CONSIGNE 1 => Recopiez mot pour mot les lignes des données fournies ci-dessous, en commençant à la ligne qui contient « order: Myrtales » et en vous arrêtant après la dernière ligne de ces données, les deux incluses.

EXTRAIT =>
============================================================
Ce but est l'ultima thule des théosophes qui se vouent entièrement au service de l'humanité. En dehors de ceci, ceux qui ne sont pas encore prêts à tout sacrifier, peuvent s'occuper des sciences transcendantes, telles que le Mesmérisme et les phénomènes modernes sous toutes leurs formes. Ils en ont le droit, d'après la clause qui spécifie, comme un des buts de la Société Théosophique : « l'étude des lois inconnues de la nature, et des pouvoirs psychiques latents dans l’homme. »

Les premiers sont peu nombreux, — l'altruisme absolu étant un rara avis même parmi les théosophes modernes. Les autres membres sont libres de s'occuper de ce qui leur plaît. Malgré cela, en dépit de la franchise de leurs allures qui n'ont rien de mystérieux, nous sommes constamment mis en demeure de nous expliquer ; de persuader le public que nous ne tenons pas de sabbat, que nous ne fabriquons pas de manches à balai pour l'usage des théosophes. Ceci devient parfois grotesque. Quand ce n'est pas d'un nouvel « isme » d'une religion tirée des profondeurs d'un cerveau détraqué, ou de fumisterie, que nous sommes accusés, c'est d'exercer les arts de Circé sur les hommes et les bêtes. Les quolibets et les railleries pleuvent sur la Société Théosophique dru comme grêle. Elle reste cependant toujours debout, depuis quatorze ans que cela continue : elle a la vie dure, vraiment !
============================================================
DONNÉES FOURNIES =>
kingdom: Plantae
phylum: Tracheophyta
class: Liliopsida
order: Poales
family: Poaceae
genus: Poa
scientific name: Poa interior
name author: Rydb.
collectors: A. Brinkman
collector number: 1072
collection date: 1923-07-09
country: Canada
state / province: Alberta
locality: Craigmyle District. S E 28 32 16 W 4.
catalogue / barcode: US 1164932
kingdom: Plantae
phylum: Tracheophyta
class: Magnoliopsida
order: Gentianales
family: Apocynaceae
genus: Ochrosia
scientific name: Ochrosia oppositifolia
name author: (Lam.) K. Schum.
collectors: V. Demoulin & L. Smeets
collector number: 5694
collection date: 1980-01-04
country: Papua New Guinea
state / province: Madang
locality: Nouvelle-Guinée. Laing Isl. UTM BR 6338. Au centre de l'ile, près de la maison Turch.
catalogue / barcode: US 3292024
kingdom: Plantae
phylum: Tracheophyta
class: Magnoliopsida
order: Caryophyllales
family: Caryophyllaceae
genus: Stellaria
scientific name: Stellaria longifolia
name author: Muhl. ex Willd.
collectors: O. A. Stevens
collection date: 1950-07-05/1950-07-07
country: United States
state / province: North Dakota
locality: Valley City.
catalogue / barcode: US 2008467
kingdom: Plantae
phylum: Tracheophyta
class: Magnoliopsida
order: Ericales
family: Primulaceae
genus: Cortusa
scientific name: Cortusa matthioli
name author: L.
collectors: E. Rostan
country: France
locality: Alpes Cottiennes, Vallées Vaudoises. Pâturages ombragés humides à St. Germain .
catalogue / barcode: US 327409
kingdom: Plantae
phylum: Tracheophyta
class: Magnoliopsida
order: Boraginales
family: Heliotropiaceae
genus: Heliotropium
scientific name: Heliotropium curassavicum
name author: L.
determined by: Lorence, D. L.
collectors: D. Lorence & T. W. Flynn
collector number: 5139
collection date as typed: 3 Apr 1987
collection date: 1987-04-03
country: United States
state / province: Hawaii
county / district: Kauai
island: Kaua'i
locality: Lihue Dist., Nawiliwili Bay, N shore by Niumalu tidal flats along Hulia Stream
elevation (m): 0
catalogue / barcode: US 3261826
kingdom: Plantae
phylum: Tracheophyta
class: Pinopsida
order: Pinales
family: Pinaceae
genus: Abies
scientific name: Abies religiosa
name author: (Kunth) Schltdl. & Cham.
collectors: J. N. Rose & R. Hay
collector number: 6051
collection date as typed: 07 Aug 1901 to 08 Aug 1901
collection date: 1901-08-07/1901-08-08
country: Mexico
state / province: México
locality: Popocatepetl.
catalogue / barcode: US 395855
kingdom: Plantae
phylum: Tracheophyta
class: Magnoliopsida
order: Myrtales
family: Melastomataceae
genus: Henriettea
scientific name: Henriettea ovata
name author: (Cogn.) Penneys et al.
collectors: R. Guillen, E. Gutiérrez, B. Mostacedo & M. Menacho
============================================================
CONSIGNE 2 => Poursuivez l'extrait sur la Société Théosophique à partir de sa dernière phrase.

RÉSULTAT ATTENDU 1 =>
order: Myrtales
family: Melastomataceae
genus: Henriettea
scientific name: Henriettea ovata
name author: (Cogn.) Penneys et al.
collectors: R. Guillen, E. Gutiérrez, B. Mostacedo & M. Menacho

RÉSULTAT ATTENDU 2 =>
Après tout, les critiques qui ne jugent que d'après l'apparence, n'ont pas tout à fait tort. Il y a théosophie et théosophie : la vraie théosophie, du théosophe, et celle du membre de la Société de ce nom. Que sait le monde de la vraie théosophie ? Comment peut-il juger entre celle d'un Plotin, et celle des faux frères ? Et de ceux-ci, la Société possède plus que sa part légitime. L'égoïsme, la vanité, et la suffisance de la majorité des hommes sont incroyables. II y en a pour qui leur petite personnalité constitue l'univers entier, hors de laquelle point de salut. Faites remarquer à l'un d'eux que l'alpha et l’oméga de la sagesse ne sont pas limités par la circonférence de son cerveau, que son jugement ne pourrait marcher de pair avec celui du roi Salomon, et aussitôt vous vous rendez coupable à ses yeux d'anti-théosophie. Vous avez commis le blasphème contre l'Esprit, qui ne vous sera point pardonné, ni dans ce siècle, ni dans celui qui est à venir. Ceux-là disent : « la théosophie, c'est moi », comme Louis XIV disait : « l'Etat, c’est moi ». Ils parlent de fraternité et d'altruisme, et n'aiment, en réalité, que ce qui n'aime personne, — eux-mêmes, — en d'autres termes leur petit « moi ». Leur égoïsme leur fait imaginer que seuls ils représentent le temple de la Théosophie, et qu'en se proclamant au monde eux-mêmes, ils proclament la théosophie. Hélas ! les portes et les fenêtres de ce « temple » ne sont qu'autant de canaux par où pénètrent, mais ne sortent presque jamais, les vices et les illusions des médiocrités égoïstes.

Ceux-là sont les termites blancs de la Société Théosophique, qui, en rongent les fondements, et lui sont une menace perpétuelle. On ne respire librement que lorsqu'ils la quittent.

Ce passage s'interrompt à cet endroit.